Ralf Paulus Handball, Männer Kommentar hinterlassen

Handball- Landesliga: TS Ottersweier – TuS Schutterwald 2 (Samstag, 20:00 Uhr).

Mit dem wichtigen Erfolg am vergangenen Wochenende hat sich die TSO zwar nicht in der Tabelle verbessert, allerdings besteht jetzt im zweiten Heimspiel in Folge sogar die Chance auf den Anschluss ins untere Mittelfeld. Da auch der SV Ohlsbach vor Wochenfrist in Schutterwald doppelt punkten konnten, teilt man sich weiterhin mit Ohlsbach den drittletzten Tabellenplatz mit jetzt sechs Zählern.

„Über dem Strich“ stehen dann mit dem TuS Schutterwald 2 (7-9), dem TuS Helmlingen 2 (8-12) und der HR Rastatt/Niederbühl (8-8) gleich drei Teams in Reichweite.

Eine der drei Teams hat man nun in Ottersweier zu Gast.
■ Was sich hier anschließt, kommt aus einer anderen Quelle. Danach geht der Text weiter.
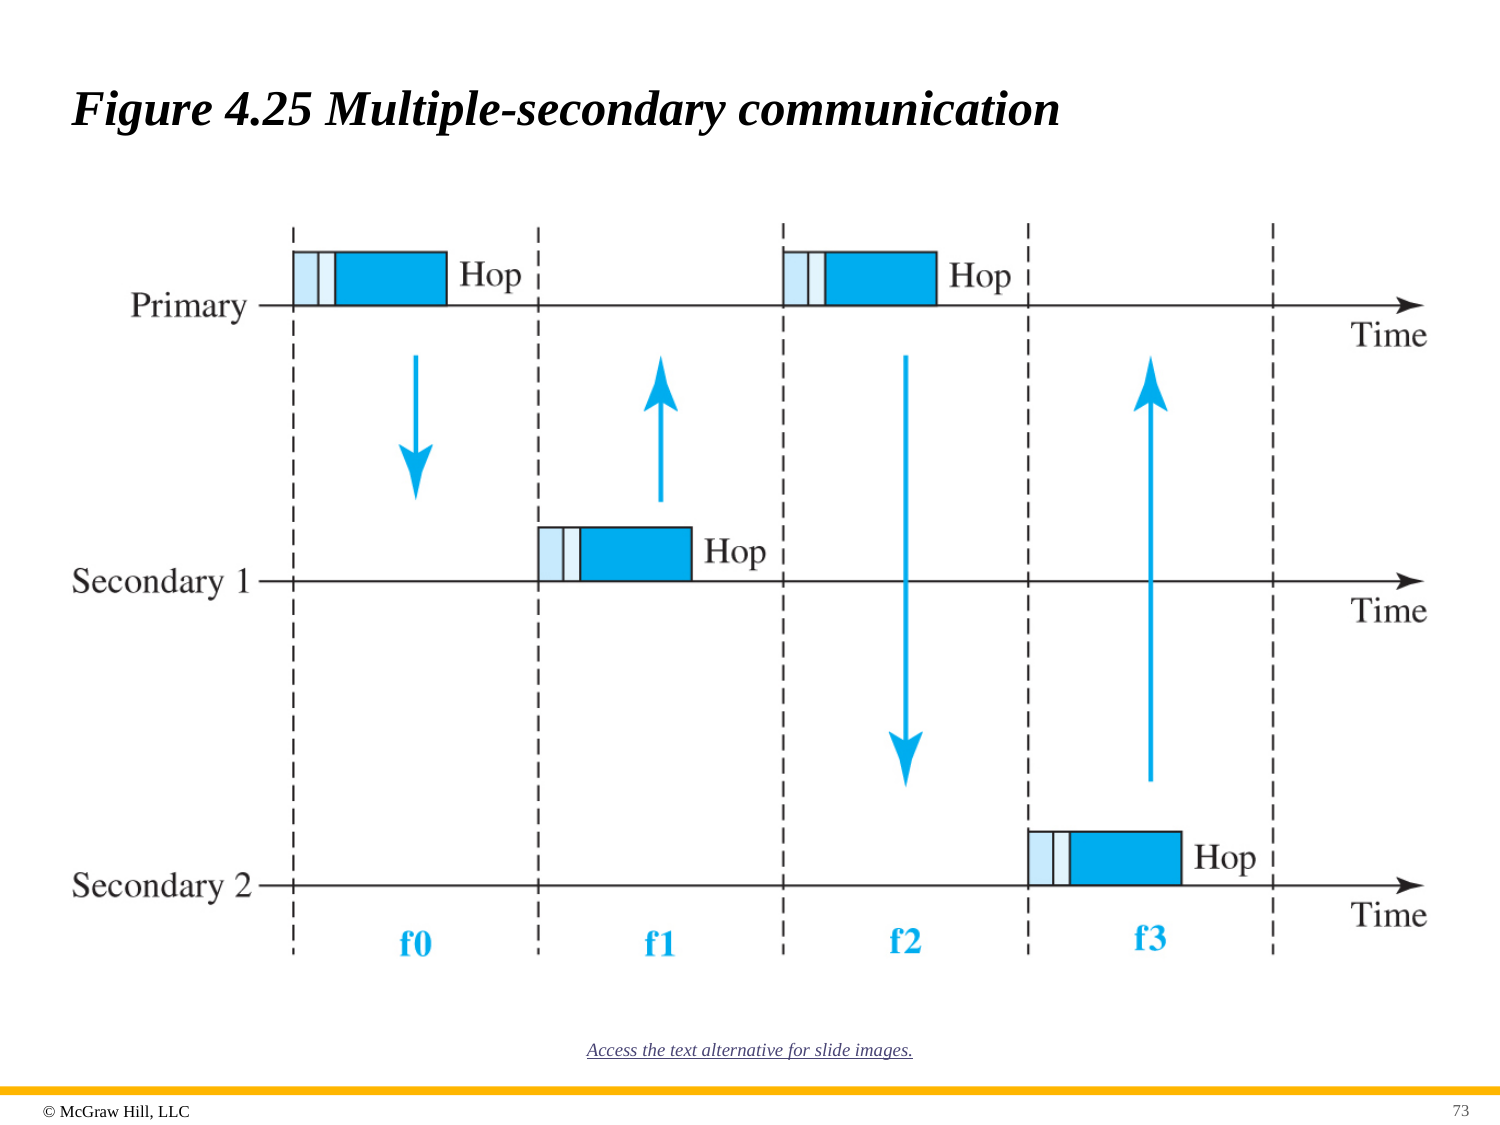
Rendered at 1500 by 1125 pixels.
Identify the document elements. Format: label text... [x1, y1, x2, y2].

Als Meister der Bezirksklasse Offenburg kam die Oberligareserve des TuS Schutterwald eigentlich ganz gut in diese Saison, musste aber zuletzt häufiger Federn lassen. So unterlag man zuletzt gegen Ohlsbach und in Ottenhöfen (wenn auch denkbar knapp).

Diese Ergebnisse zeigen wieder, wie ausgeglichen diese Landesliga in dieser Saison ist und wie wichtig es für die TSO ist, punktetechnisch den Anschluss zu halten.

Ausgerechnet vor der wichtigen Phase in dieser Saison plagen TSO-Trainer Siggi Oser allerdings große Personalsorgen. Verletzungsbedingt musste er schon beim Spiel gegen die HSG Ortenau-Süd auf Aaron Falk, Max Hirtz und Adrian Metzinger verzichten. Während des Spiels verletzten sich dann auch noch Manuel Moser und Marco Falk. Auch deren Einsatz wird gegen Schutterwald jetzt fraglich sein. Nun könnte sich der breite Kader auszahlen, den Siggi Oser zur Verfügung hat. Auf Linksaußen mausert sich Neuzugang Ivan Bilic zum Torschützen vom Dienst, seit er Max Hirtz ersetzen musste. Auf der rechten Seite kommt Julian Autenrieth nach seiner langen Verletzung immer besser in Form, um evtl. Manuel Moser ersetzen zu können.

Auch aufgrund dessen gibt es im nächsten Heimspiel keine Ausreden, um wieder mit vollem Einsatz um Punkte zu kämpfen. Denn diese hat die Oser-Sieben weiterhin dringend nötig.